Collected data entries
========================

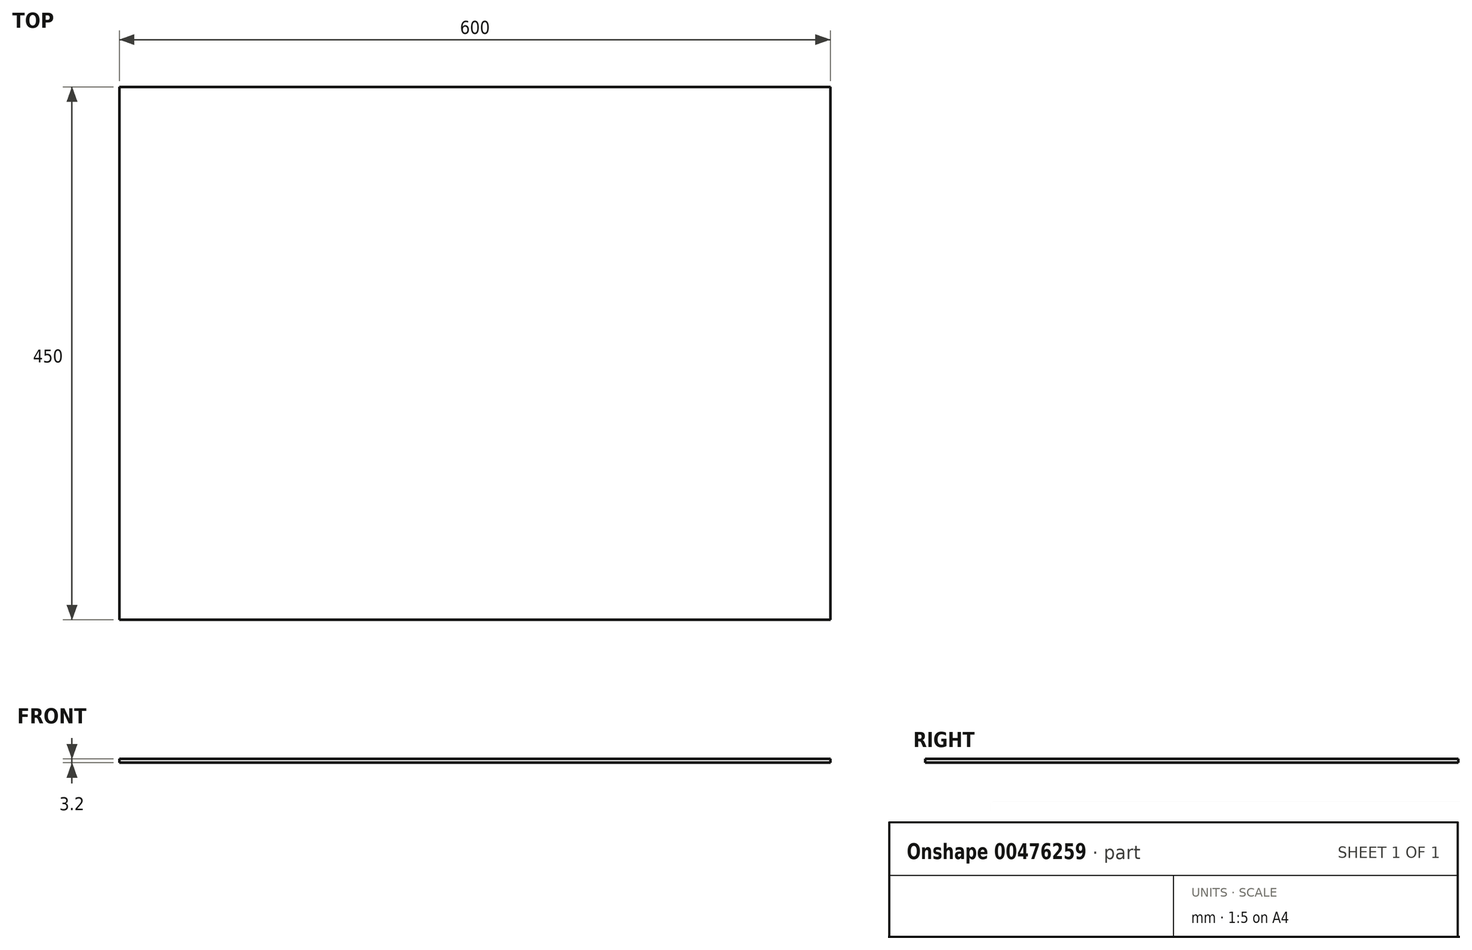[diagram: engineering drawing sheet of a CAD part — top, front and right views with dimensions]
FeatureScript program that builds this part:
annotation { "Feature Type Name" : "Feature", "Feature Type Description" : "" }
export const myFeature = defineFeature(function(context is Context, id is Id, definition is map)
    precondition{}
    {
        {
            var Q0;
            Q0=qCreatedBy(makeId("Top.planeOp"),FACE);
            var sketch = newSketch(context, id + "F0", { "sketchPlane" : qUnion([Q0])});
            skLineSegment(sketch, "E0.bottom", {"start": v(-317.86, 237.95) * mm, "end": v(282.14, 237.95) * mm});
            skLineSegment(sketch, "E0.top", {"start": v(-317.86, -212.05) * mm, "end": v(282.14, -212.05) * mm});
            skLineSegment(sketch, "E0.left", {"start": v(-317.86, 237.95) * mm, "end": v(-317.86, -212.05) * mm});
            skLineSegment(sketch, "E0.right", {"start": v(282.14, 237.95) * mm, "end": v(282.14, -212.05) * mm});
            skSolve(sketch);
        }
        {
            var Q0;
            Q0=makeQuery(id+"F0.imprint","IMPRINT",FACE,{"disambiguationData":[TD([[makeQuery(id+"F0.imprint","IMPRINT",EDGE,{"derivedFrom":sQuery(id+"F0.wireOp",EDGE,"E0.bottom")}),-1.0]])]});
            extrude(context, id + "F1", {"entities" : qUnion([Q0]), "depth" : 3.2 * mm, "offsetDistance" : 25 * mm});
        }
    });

========================

PROBLEM TO SOLVE
Write out all of the data above line for line, leaving out the pictures.

TASK RESPONSE
[diagram: engineering drawing sheet of a CAD part — top, front and right views with dimensions]
FeatureScript program that builds this part:
annotation { "Feature Type Name" : "Feature", "Feature Type Description" : "" }
export const myFeature = defineFeature(function(context is Context, id is Id, definition is map)
    precondition{}
    {
        {
            var Q0;
            Q0=qCreatedBy(makeId("Top.planeOp"),FACE);
            var sketch = newSketch(context, id + "F0", { "sketchPlane" : qUnion([Q0])});
            skLineSegment(sketch, "E0.bottom", {"start": v(-317.86, 237.95) * mm, "end": v(282.14, 237.95) * mm});
            skLineSegment(sketch, "E0.top", {"start": v(-317.86, -212.05) * mm, "end": v(282.14, -212.05) * mm});
            skLineSegment(sketch, "E0.left", {"start": v(-317.86, 237.95) * mm, "end": v(-317.86, -212.05) * mm});
            skLineSegment(sketch, "E0.right", {"start": v(282.14, 237.95) * mm, "end": v(282.14, -212.05) * mm});
            skSolve(sketch);
        }
        {
            var Q0;
            Q0=makeQuery(id+"F0.imprint","IMPRINT",FACE,{"disambiguationData":[TD([[makeQuery(id+"F0.imprint","IMPRINT",EDGE,{"derivedFrom":sQuery(id+"F0.wireOp",EDGE,"E0.bottom")}),-1.0]])]});
            extrude(context, id + "F1", {"entities" : qUnion([Q0]), "depth" : 3.2 * mm, "offsetDistance" : 25 * mm});
        }
    });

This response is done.